By far the longest and most important exhibition the Philippines could have, the Philippine Gold exhibit will be in New York on September 10, 2015, through January 3, 2016. It will showcase recently excavated objects that highlight the prosperity and achievements of the little-known Philippine kingdoms that flourished long before the Spanish discovered the region and colonized it.
With Baker as guest curator, Adriana Proser curates on behalf of Asia Society’s John H. Foster for Traditional Asian Art.
About 120 objects from the tenth through thirteenth century will be on display, each demonstrating sophisticated gold-working techniques abundant during this period.

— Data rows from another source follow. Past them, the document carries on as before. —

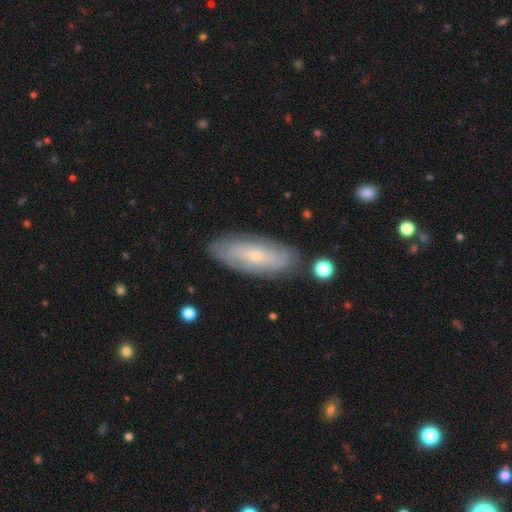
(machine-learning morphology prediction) type=featured or disk (61%); edge-on=no (85%); bar=no (71%); spiral arms=yes (75%); bulge=small (78%); merging=none (81%).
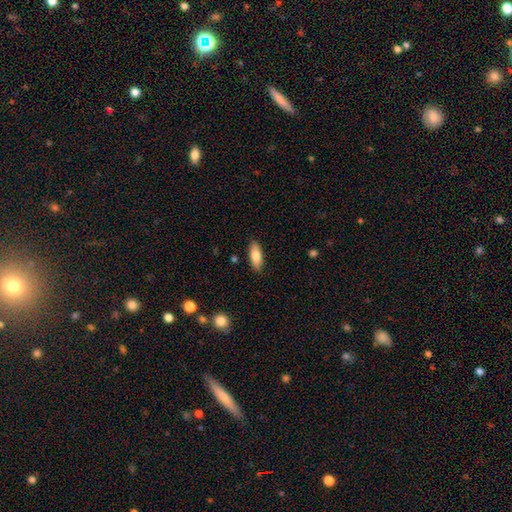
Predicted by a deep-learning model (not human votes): Q: Smooth or featured?
A: smooth (81%); runner-up: featured or disk (12%)
Q: How rounded?
A: in between (75%); runner-up: cigar-shaped (23%)
Q: Merging?
A: none (87%); runner-up: minor disturbance (9%)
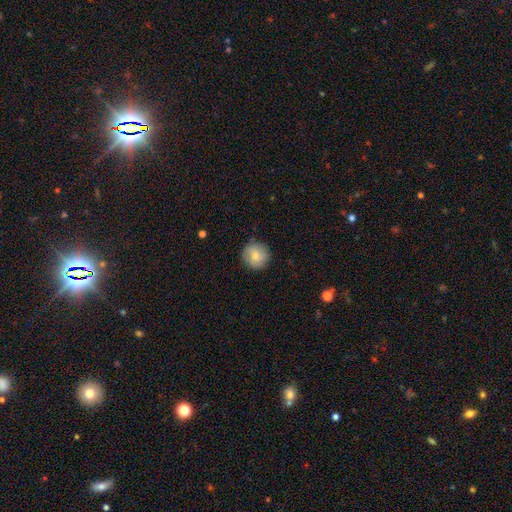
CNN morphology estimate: The model was most divided on "smooth or featured": smooth: 74%, featured or disk: 18%, star or artifact: 8%. More confident: how rounded — round (94%); merging — none (87%).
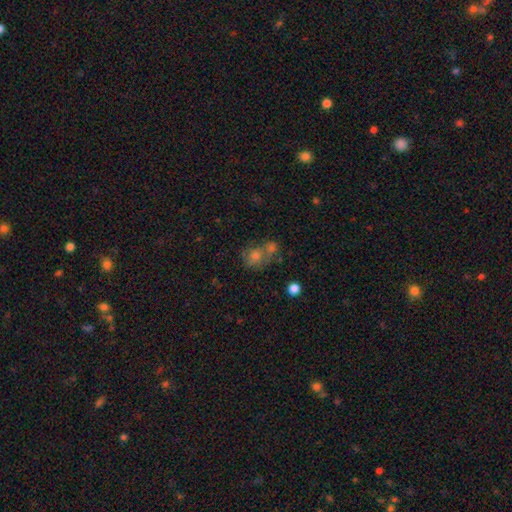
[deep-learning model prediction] smooth-or-featured: smooth: 59% | featured or disk: 21% | star or artifact: 20%
  how-rounded: round: 66% | in between: 33% | cigar-shaped: 1%
  merging: merger: 44% | none: 38% | minor disturbance: 12% | major disturbance: 7%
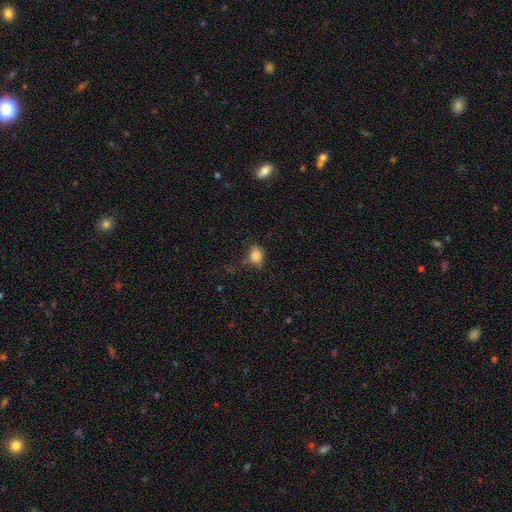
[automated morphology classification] Smooth or featured? smooth (84%)
How rounded? in between (50%)
Merging? none (67%)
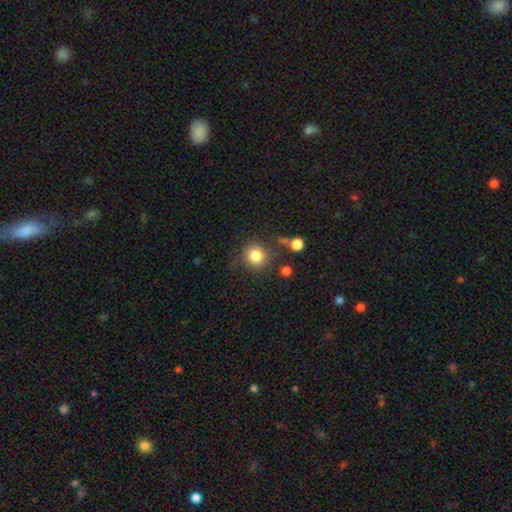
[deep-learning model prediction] A smooth galaxy with no disk features (83%) that is round (91%). Merging: none (77%).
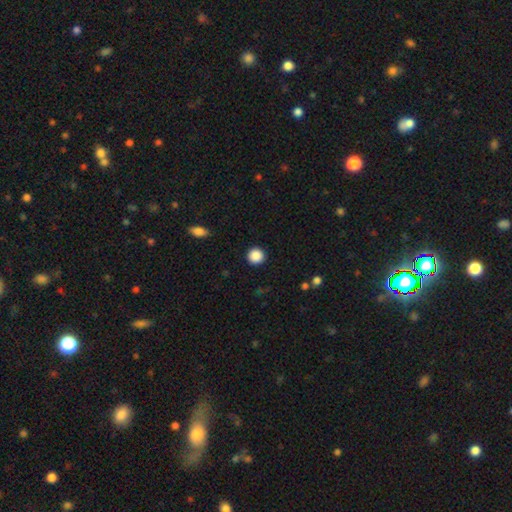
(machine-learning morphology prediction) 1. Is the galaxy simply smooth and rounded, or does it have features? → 89% smooth, 9% star or artifact, 3% featured or disk.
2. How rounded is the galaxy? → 95% round, 4% in between, 1% cigar-shaped.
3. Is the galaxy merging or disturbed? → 93% none, 4% minor disturbance, 2% major disturbance, 1% merger.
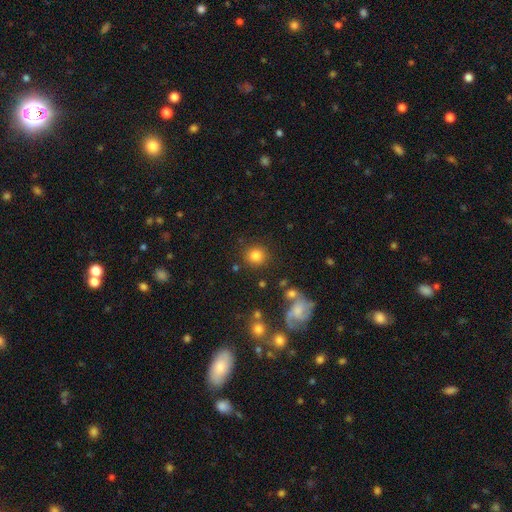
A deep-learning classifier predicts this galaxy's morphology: Q: Smooth or featured?
A: smooth (82%); runner-up: star or artifact (11%)
Q: How rounded?
A: round (89%); runner-up: in between (10%)
Q: Merging?
A: none (86%); runner-up: minor disturbance (7%)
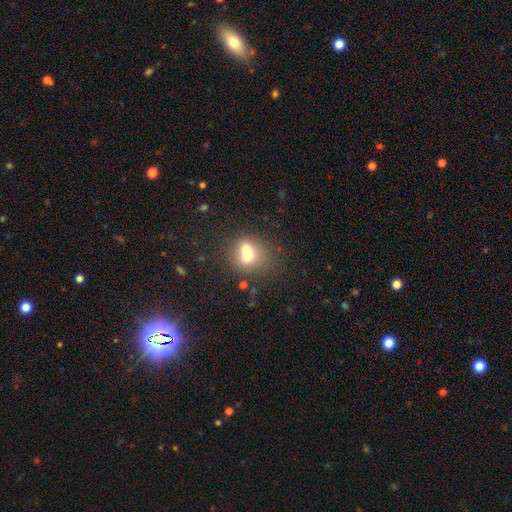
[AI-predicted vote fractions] Q: Smooth or featured?
A: smooth (53%); runner-up: star or artifact (34%)
Q: How rounded?
A: round (58%); runner-up: in between (40%)
Q: Merging?
A: none (68%); runner-up: minor disturbance (15%)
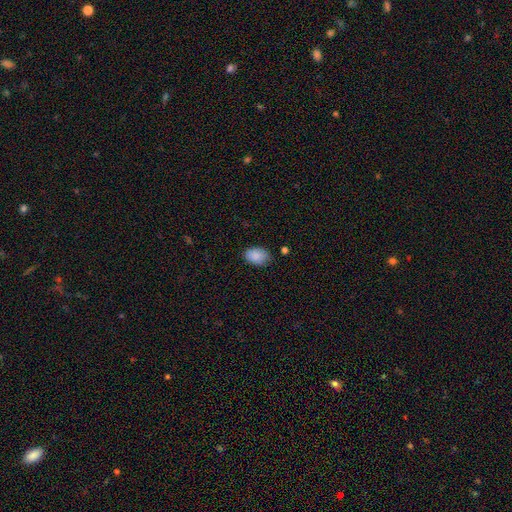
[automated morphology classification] This appears to be a smooth galaxy with no disk features (88%) that is in between round and cigar-shaped (83%). Merging: none (78%).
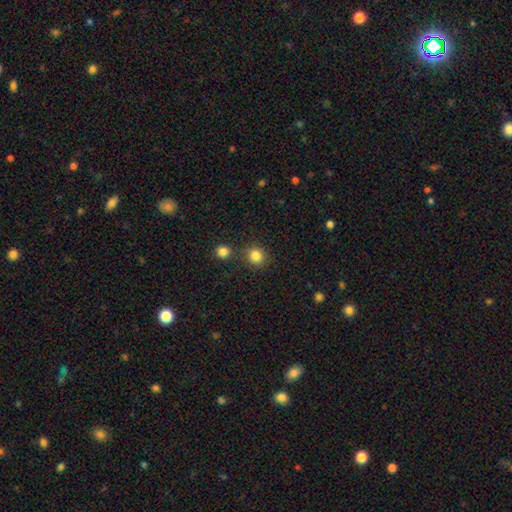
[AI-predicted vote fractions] The model was most divided on "smooth or featured": smooth: 84%, star or artifact: 12%, featured or disk: 4%. More confident: how rounded — round (88%); merging — none (83%).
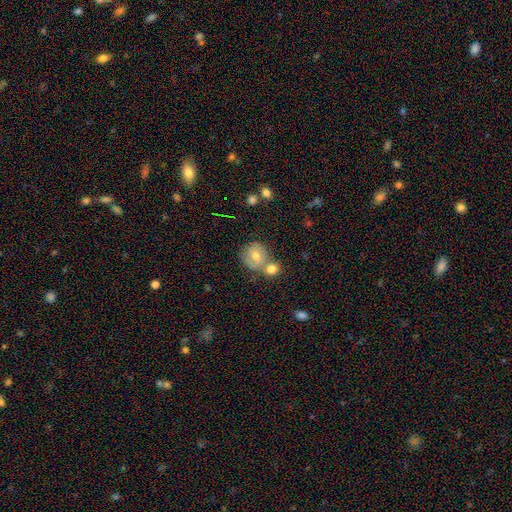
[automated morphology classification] smooth_or_featured: smooth (p=0.61) [alt: featured or disk p=0.28]
how_rounded: round (p=0.81) [alt: in between p=0.18]
merging: none (p=0.48) [alt: merger p=0.35]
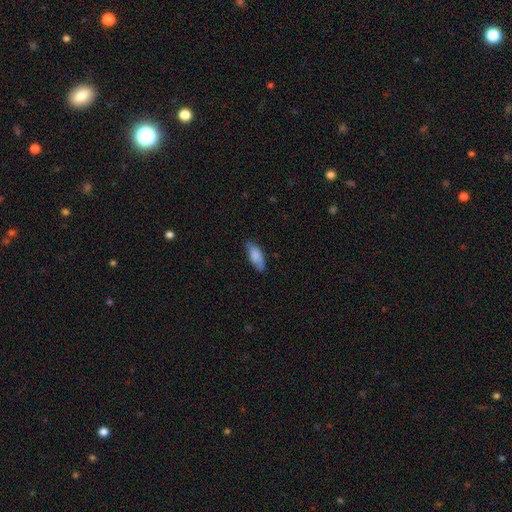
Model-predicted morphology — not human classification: Smooth or featured: smooth — 81% (featured or disk — 13%)
How rounded: in between — 80% (cigar-shaped — 18%)
Merging: none — 69% (minor disturbance — 24%)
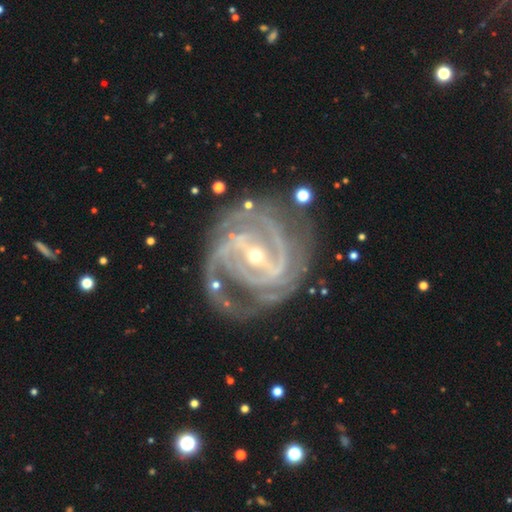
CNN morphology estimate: A featured or disk galaxy (92%) with a strong bar (60%), 2 (38%) tight (59%) spiral arms (98%) and a small central bulge (64%). Merging: none (65%).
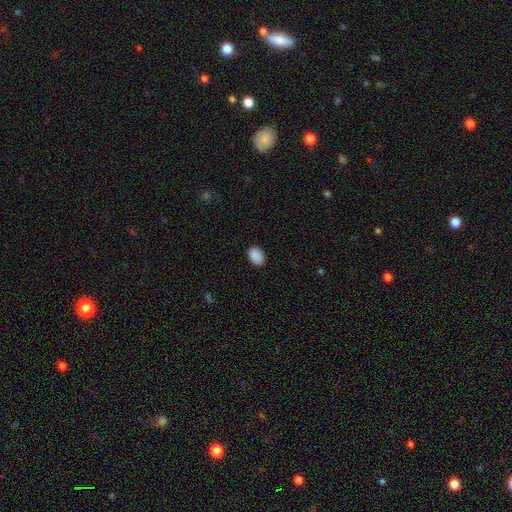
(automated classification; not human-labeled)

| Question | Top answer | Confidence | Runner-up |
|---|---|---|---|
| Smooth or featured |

The vast majority of works in the exhibition are on loan from the Ayala Museum and the Bangko Sentral ng Pilipinas Gold Collection and have never been shown outside of the Philippines. Many of the works, unearthed between the 1960s and 1981, affirm the unprecedented creativity, prosperity, and sophisticated metalworking tradition of the precolonial period. They also attest to flourishing cultural connections and maritime trade in Southeast Asia during what was an early Asian economic boom.
The exhibition will be accompanied by a season of programming that highlights the richness and diversity of Philippine culture and current affairs, and explores its cuisine, performing arts, film, design, and literature. Spectacular gold necklaces, chains, waistbands, bangles, ritual bowls, implements, and ceremonial weapons, the exhibition showcases the rich artistry and material wealth of Butuan, Surigao, and related island polities.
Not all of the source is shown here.